> _INPUT_

::::

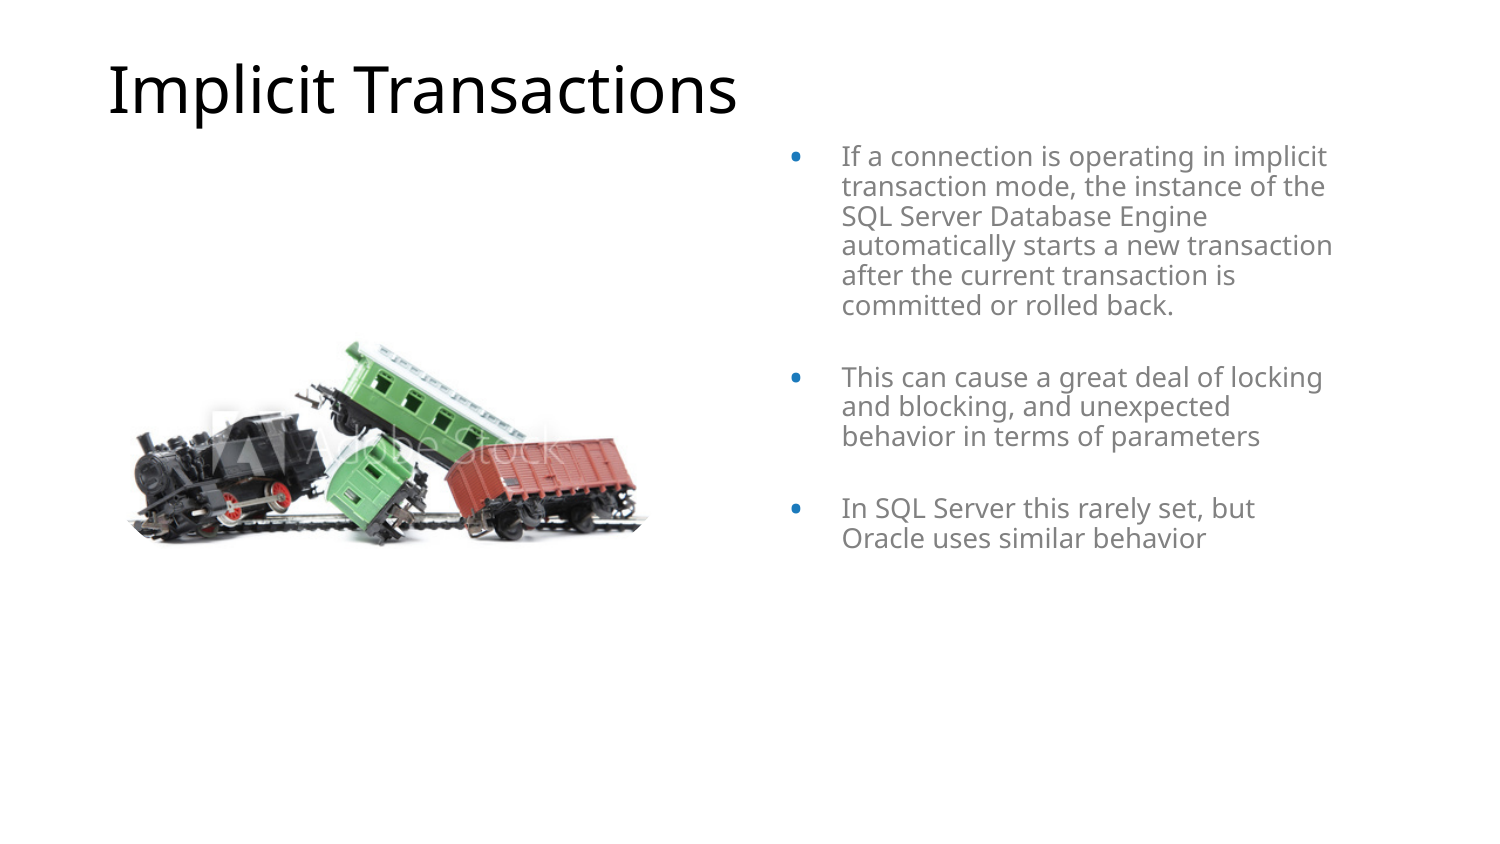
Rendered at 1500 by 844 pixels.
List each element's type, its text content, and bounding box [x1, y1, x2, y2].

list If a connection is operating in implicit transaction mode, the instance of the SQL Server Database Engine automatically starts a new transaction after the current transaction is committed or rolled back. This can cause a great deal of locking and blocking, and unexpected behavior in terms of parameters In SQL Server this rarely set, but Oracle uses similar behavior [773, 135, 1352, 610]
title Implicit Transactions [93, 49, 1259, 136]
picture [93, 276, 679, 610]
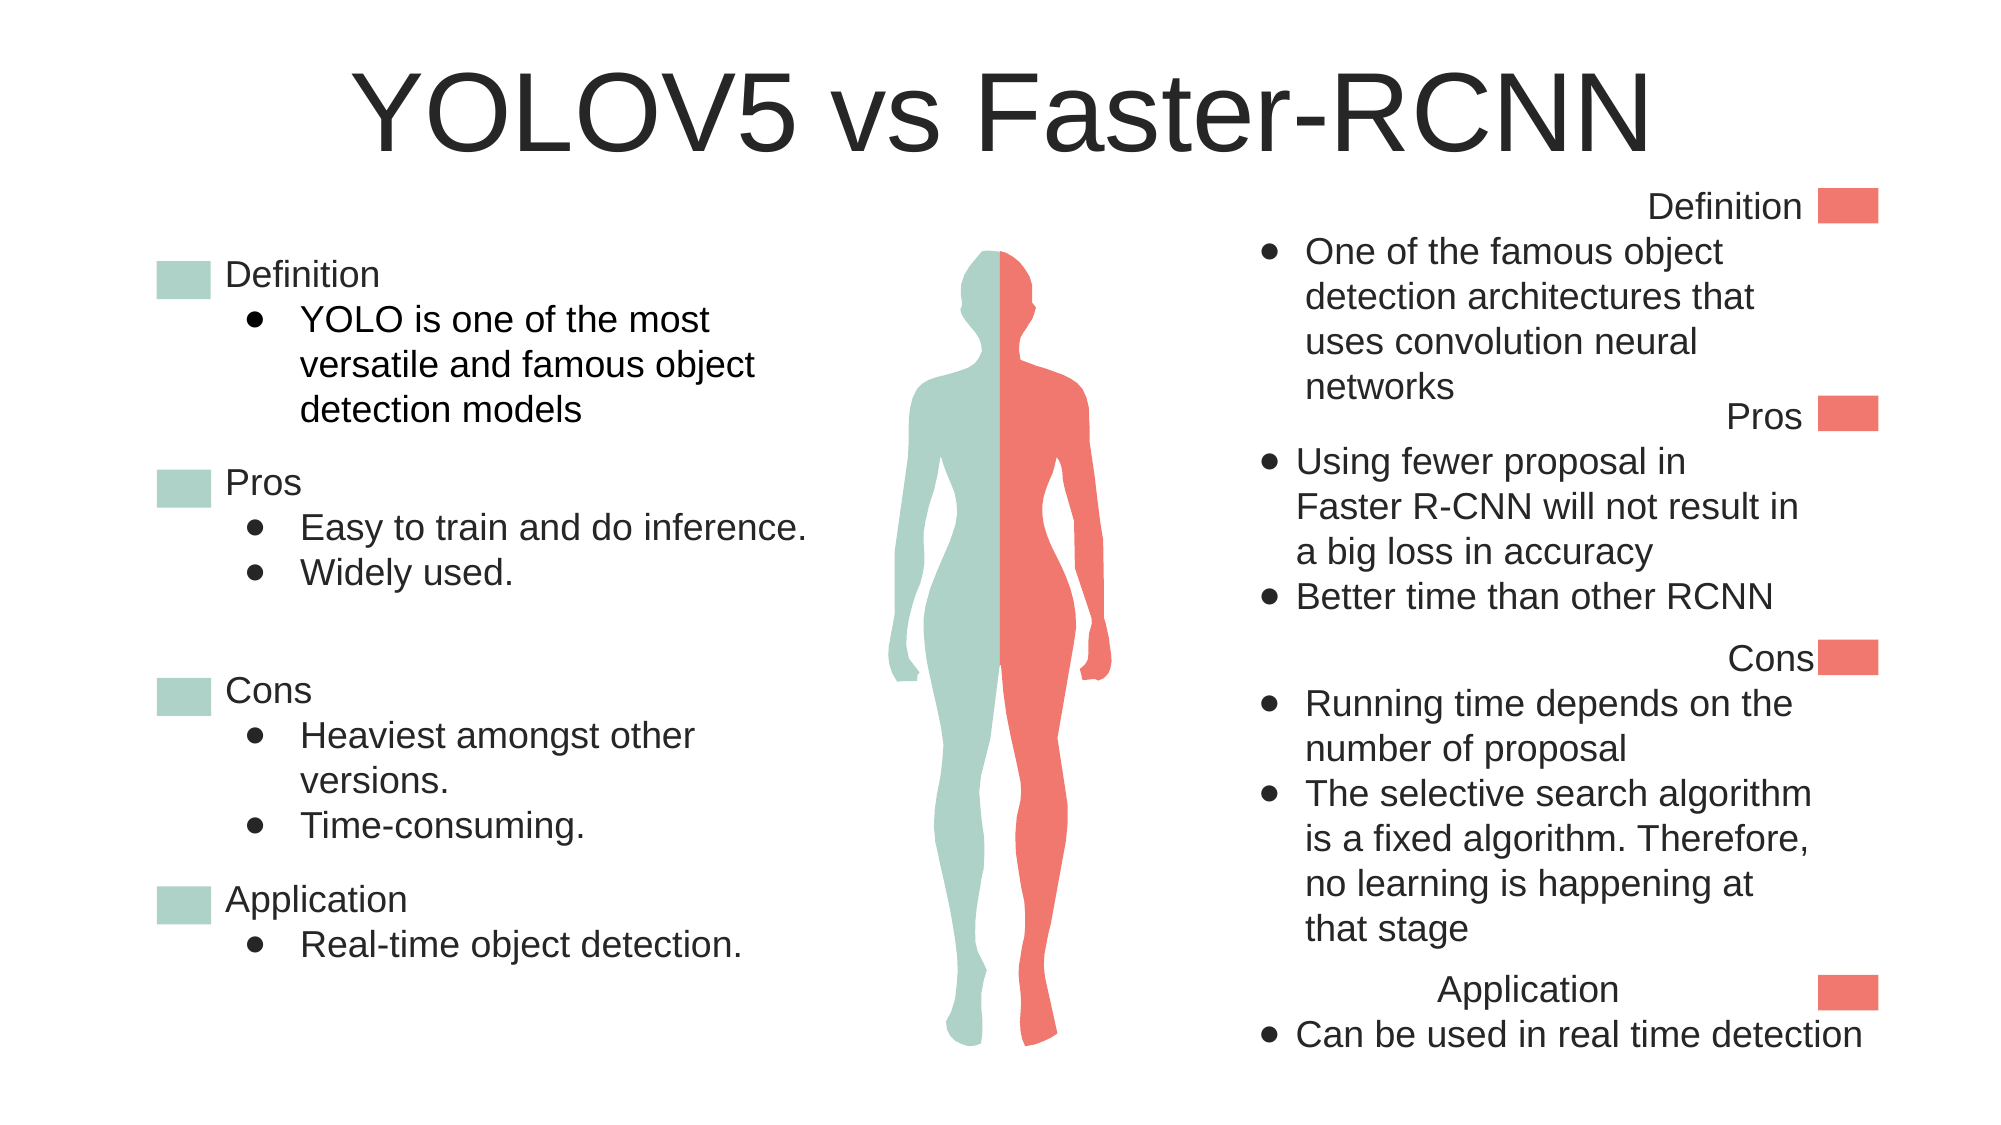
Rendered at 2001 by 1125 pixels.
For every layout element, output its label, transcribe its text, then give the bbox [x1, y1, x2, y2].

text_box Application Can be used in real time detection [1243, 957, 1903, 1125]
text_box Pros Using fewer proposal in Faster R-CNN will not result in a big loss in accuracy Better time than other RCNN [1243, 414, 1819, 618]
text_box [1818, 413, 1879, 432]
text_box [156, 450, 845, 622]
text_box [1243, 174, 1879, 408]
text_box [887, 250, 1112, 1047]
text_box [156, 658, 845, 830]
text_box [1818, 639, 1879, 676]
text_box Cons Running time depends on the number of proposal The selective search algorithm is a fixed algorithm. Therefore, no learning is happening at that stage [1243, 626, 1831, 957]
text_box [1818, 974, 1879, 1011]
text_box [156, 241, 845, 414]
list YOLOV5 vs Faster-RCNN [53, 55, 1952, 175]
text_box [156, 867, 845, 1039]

::::

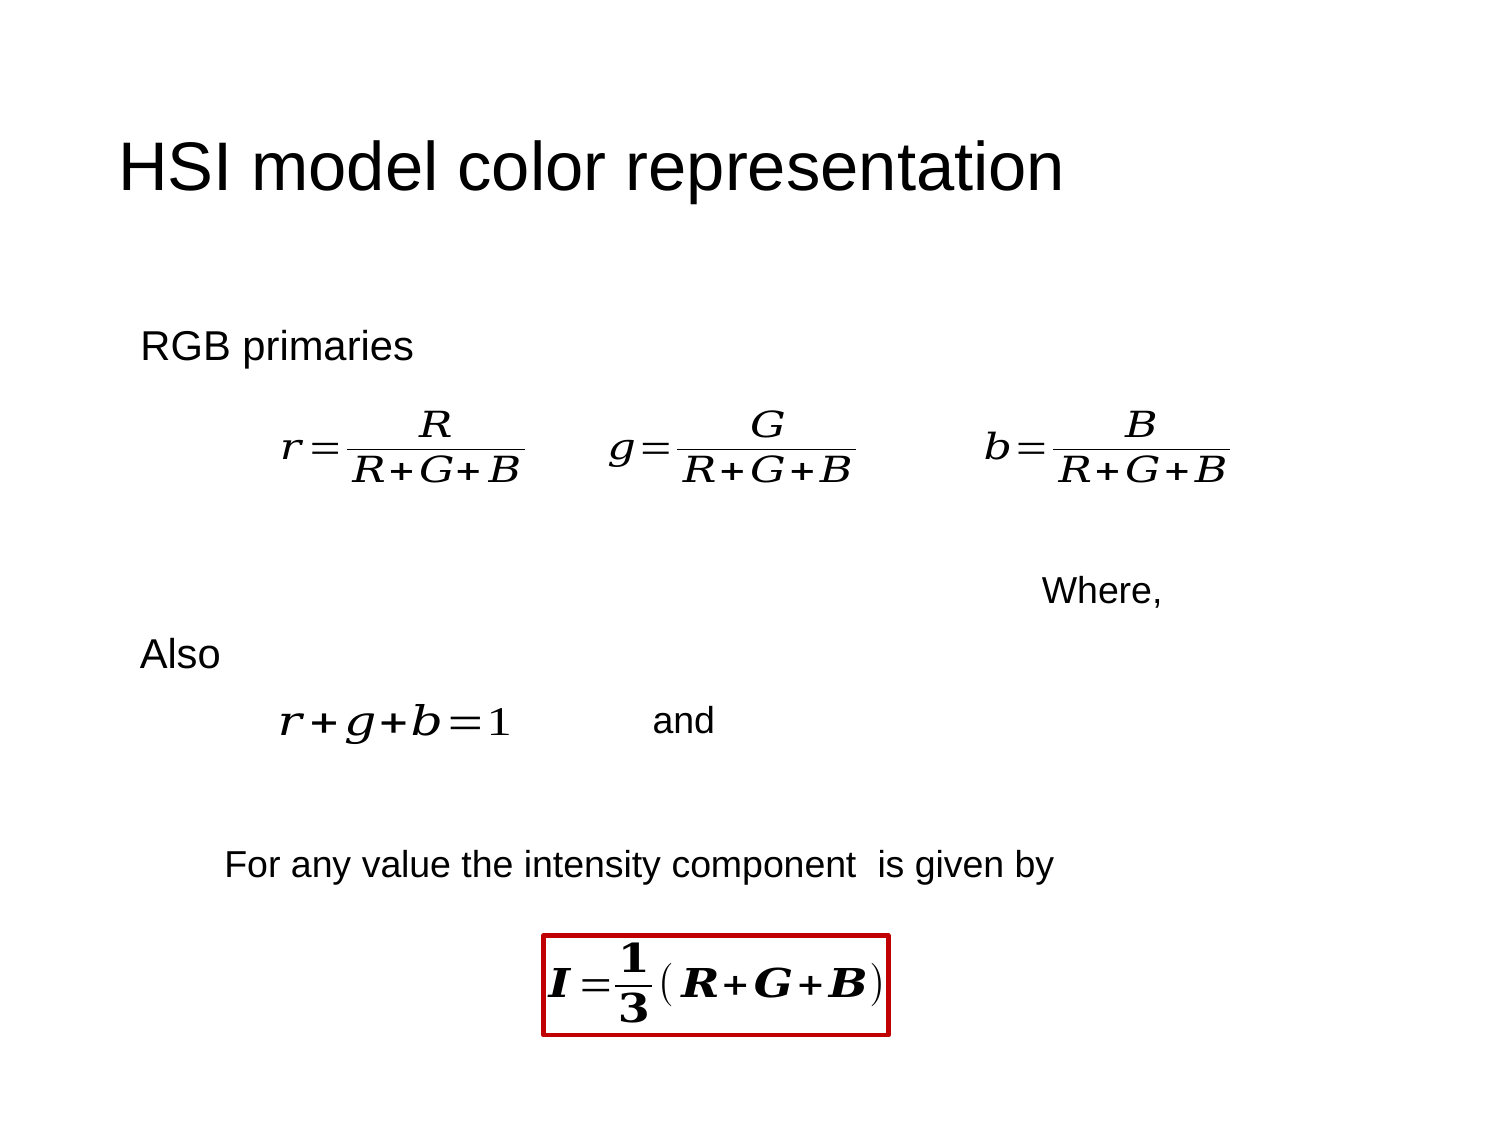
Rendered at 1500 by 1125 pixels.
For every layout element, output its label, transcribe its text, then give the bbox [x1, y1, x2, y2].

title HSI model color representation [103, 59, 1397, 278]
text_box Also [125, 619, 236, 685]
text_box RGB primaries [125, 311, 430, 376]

::::

> _WHAT YOU HAVE TO DO_
Leaving every picture aside, reproduce exactly the lines above from the one with "Rendered at 1500 by 844 pixels." up to and including the one with "Rendered at 2001 by 1125 pixels.", and no others.

> _COMPLETED TASK_
Rendered at 1500 by 844 pixels.
List each element's type, its text content, and bounding box [x1, y1, x2, y2].

list If a connection is operating in implicit transaction mode, the instance of the SQL Server Database Engine automatically starts a new transaction after the current transaction is committed or rolled back. This can cause a great deal of locking and blocking, and unexpected behavior in terms of parameters In SQL Server this rarely set, but Oracle uses similar behavior [773, 135, 1352, 610]
title Implicit Transactions [93, 49, 1259, 136]
picture [93, 276, 679, 610]
Rendered at 2001 by 1125 pixels.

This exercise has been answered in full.